Thursday, March 29, 2012

Still Sockin' Away

Just because I haven't been blogging, doesn't mean I've just been kicking back and doing nothing. There's always a little sock project going on, and I carry my knitting just about everywhere with me. 

Socks for me (Kertzer On Your Toes, Color #3823)

A knitting moment here or there--in the car, or in an auditorium while waiting for the lecture to begin--adds up to a heel or a bit of ribbing or the shaping of a toe. 

... more socks for me  
Before I know it, another pair of socks is off the needles, and the next ones are ready to be started.

and more for me (Kertzer On Your Toes, Color #3801)

A pair for my sister, not too matchy, but all from the
same skein of Wisdom Poems Sock Yarn in Cold Fire ...

and another for her (Heart and Sole Black Jack)...
As you can see, I am still in love with self-striping yarn. It packs a lot of entertainment into every round of stitches. Yes, I am easily entertained, as other knitters have said before me.

This pair went to my son, Ben, in New York City.
Pretty rustic stuff for a city boy, I know (Mini Mochi Autumn Rainbow).

A work in progress. My sister and I really love this yarn (Heart and Sole Green Envy),
and have discovered that 3 skeins will make two pairs of socks, one for me and one for her. She buys, I knit. 

Tuesday, March 20, 2012

Gold, Dust

While the rest of the country is experiencing Spring in unusual ways--more snowfall in the Northwest, and lack of snow and early summer-like temps in the Northeast--we are having the usual early Spring weather here in southern New Mexico.
The Organ Mountains still have bits of snow on the eastern side. 

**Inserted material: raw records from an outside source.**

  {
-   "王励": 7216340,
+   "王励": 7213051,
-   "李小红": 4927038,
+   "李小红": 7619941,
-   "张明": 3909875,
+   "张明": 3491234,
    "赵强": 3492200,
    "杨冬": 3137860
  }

Fields of poppies are in bloom.

These poppies were blooming at the site of one of last summer's wildfires. You can see the scorched yucca trunks here.

Click to enlarge
In this last photo, you can see the beginning of another springtime tradition here: Dust storms. The dust here in the distance is gathering along the floor of the Tularosa Basin. Later that day, back in Las Cruces, we experienced howling winds and "brown-out" conditions all day. As we paced around uneasily inside the house, listening to the shrieking outside and watching as dust made its way inside through every crack and under all the doors, we couldn't help thinking that the Dust Bowl of the 1930s never really came to an end. And I thought of the long-ago settlers out on the prairie quietly going mad in their earthen dugouts, as the unmerciful dirt-filled wind scoured and tore at everything they had worked so hard to build.

Sunday, March 4, 2012

Memories at the Window

I'm having a little trouble blogging lately, mainly because we are doing so many bloggable things! Painting, exploring, reading, knitting, hiking, digging in the desert, gardening, playing with the chickens, and going to lectures and art walks and museums and craft shows and plays and concerts.

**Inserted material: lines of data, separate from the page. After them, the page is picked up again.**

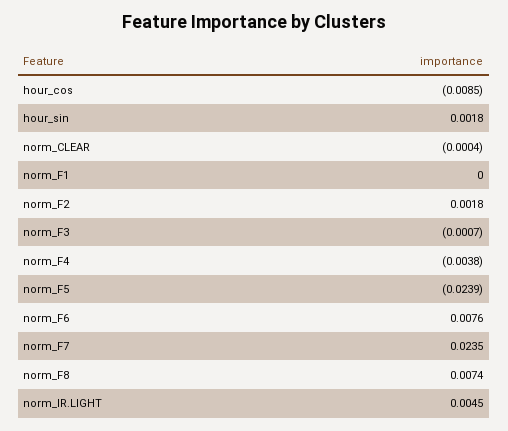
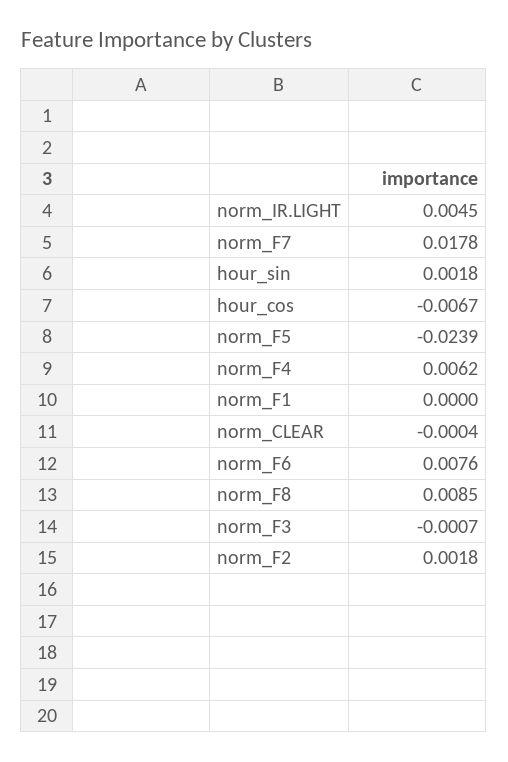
  {
-   "hour_cos": -0.0085,
+   "hour_cos": -0.0067,
    "hour_sin": 0.0018,
    "norm_CLEAR": -0.0004,
    "norm_F1": 0,
    "norm_F2": 0.0018,
    "norm_F3": -0.0007,
-   "norm_F4": -0.0038,
+   "norm_F4": 0.0062,
    "norm_F5": -0.0239,
    "norm_F6": 0.0076,
-   "norm_F7": 0.0235,
+   "norm_F7": 0.0178,
-   "norm_F8": 0.0074,
+   "norm_F8": 0.0085,
    "norm_IR.LIGHT": 0.0045
  }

For now, I will share my new kitchen curtains, made of vintage handkerchiefs I've been collecting for a while. Some were embellished by hand, and some by machine. Some belonged to my mother and were kept in her cedar chest, which is now mine. Some were from Goodwill and the Salvation Army stores, stapled together in bundles with a "ten cents" sticker. And one was a real find!

After making the these curtains, I was so pleased with it that I put together another for the front door. The photos below show details from that curtain. I was surprised to see that one of the hankies, obviously embroidered by a child, showed the same initials--JLH--as my sister's name. It had gotten into the pile of thrift store hankies, but turned out to be actually done by our own Auntie Bucksnort and lovingly preserved by my mother for many decades.

Anonymous work from the cedar chest

More lovely work by unknown hands

Baby Bucksnort's needlework triumph

And just to show that early needlework practice pays off, here is a much later example of Auntie Bucksnort's embroidery. You can see this and other examples of her pieces, shown on this blog before in the posts Handmade (first two photos) and More Bucksnort Art Around the House.